#### Exercise brief:
Below are the records; copy every line in them that holds the string "camera".

::: Records provided

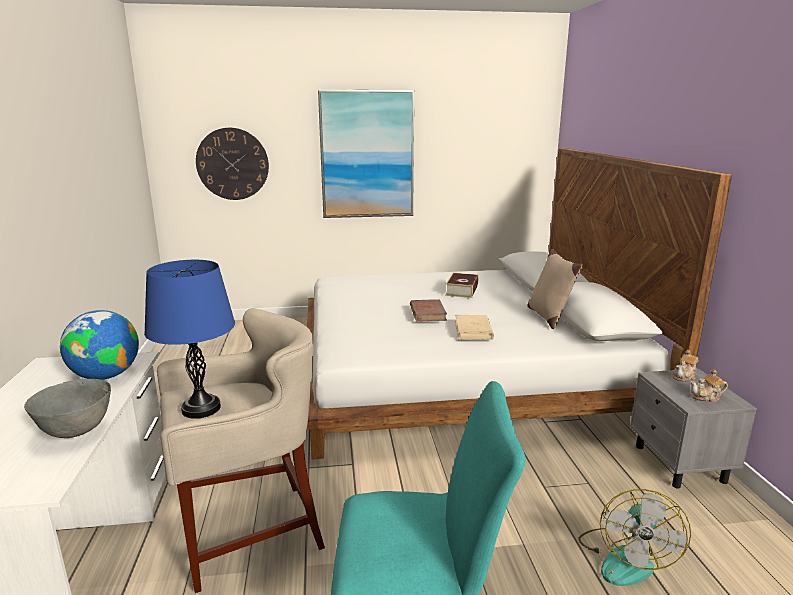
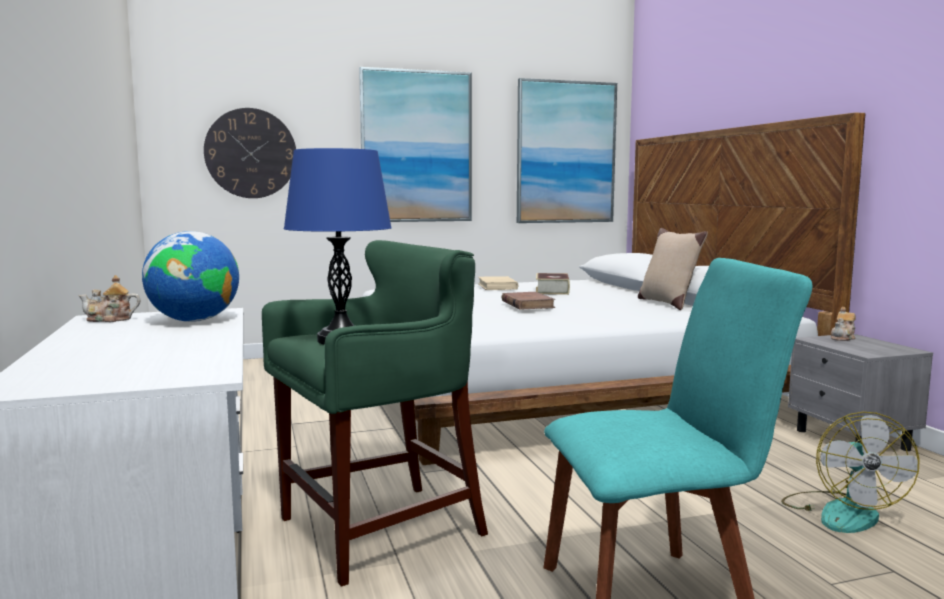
camera: 10 degrees left, 10 degrees down
(76, 431) = (203, 348): grey bowl -> none
(249, 532) = (380, 529): beige stool -> green stool
(473, 330) = (592, 312): beige book -> beige book (497, 286)
(498, 156) = (566, 152): none -> picture
(706, 397) = (877, 348): teapot -> teapot (110, 319)

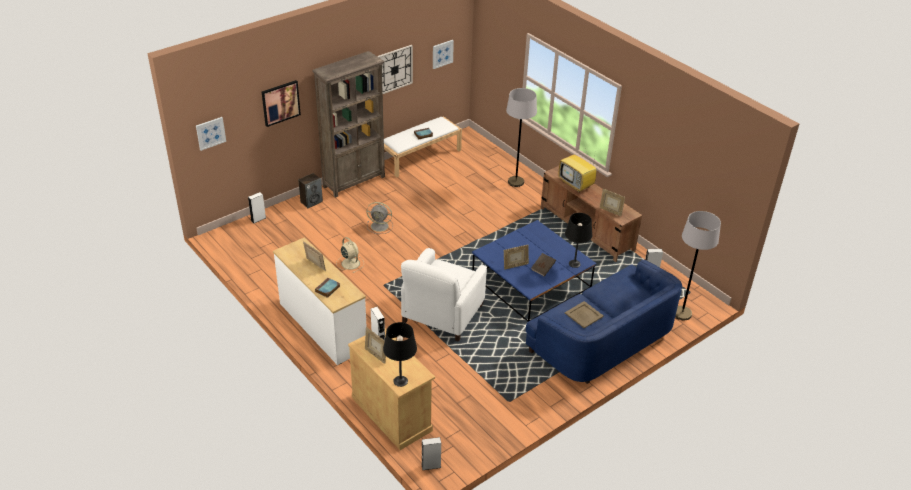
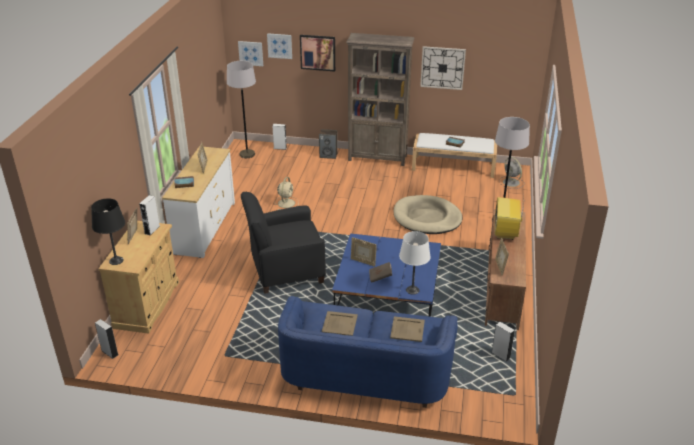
camera: 50 degrees right, 5 degrees down
(380, 226) = (345, 193): grey fan -> grey fan (511, 183)
(442, 54) = (503, 73): picture -> picture (279, 46)
(442, 314) = (286, 270): white armchair -> black armchair
(468, 210) = (427, 218): none -> beige dog bed
(574, 264) = (412, 290): black table lamp -> white table lamp
(622, 289) = (407, 329): none -> beige tray
(682, 313) = (475, 404): grey floor lamp -> grey floor lamp (247, 154)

::::::

#### Response to the task:
camera: 10 degrees left, 10 degrees down
camera: 50 degrees right, 5 degrees down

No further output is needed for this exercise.